Death. Is it good for the environment? A weird question isn’t it? I was quite shocked when I read the article below.
In many cultures, including my own, people who have died are cremated, rather than, buried. With this awareness one of my final requests will be for my body to buried and have a tree planted in my memory.
In a recent conference for science journalists held in Melbourne, biologist Roger Short of Melbourne University called for an end to cremation quoting figures on the greenhouse cost of cremations. He said that during a cremation process the average male body produces more than 50 kgm of carbon dioxide. This is the same level of emissions, he said, that one dozen cars gave as their drivers came to attend the funeral.

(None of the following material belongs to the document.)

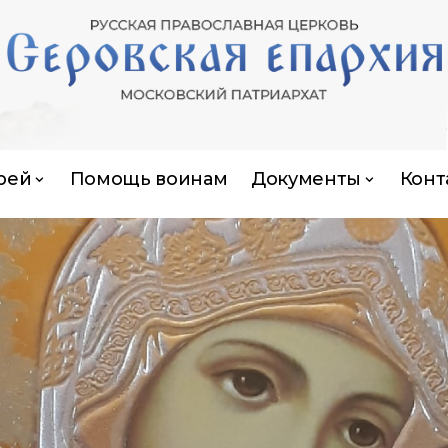
рей
Помощь воинам
Документы
Конт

Here is an extract from his press release dated 17th April
“Think earth to earth,” he said, “but not ashes to ashes or dust to dust”. Professor Short’s proposal is that everyone should be buried […] next to their favourite species of tree. This would allow the remains to enrich the growth of the tree.
“Not for nothing are trees known as the lungs of the world”, he said.
“A single tree over a hundred-year period absorbs over a metric ton of carbon dioxide (CO2), so imagine the difference it could make if everyone was buried and had a tree planted in their memory”.
“Photosynthesis in trees is the single most efficient way of sequestering CO2. Not only that, but they do what no other method of carbon minimisation can do, and that is to produce oxygen”, he said.
Professor Short’s idea comes in the wake of China’s policy of encouraging cremation due to lack of space and the Hindu practise in India of burning the body on a funeral pyre made of trees.
He said that in Australia during cremation, the average male produces over 50 kilograms of CO2 as the body is heated to 850 degrees centigrade for an hour and a half. “And that’s not counting the carbon cost of the fuel, and the cost of the emissions involved in producing and burning the wooden coffin”, he added. Professor Short acknowledges that there are cultural sensitivities, legal issues and other obstacles that would have to be overcome for the idea to take hold. However, he said that time was short and this was a practical idea that allows each one of us to do our bit to combat climate change.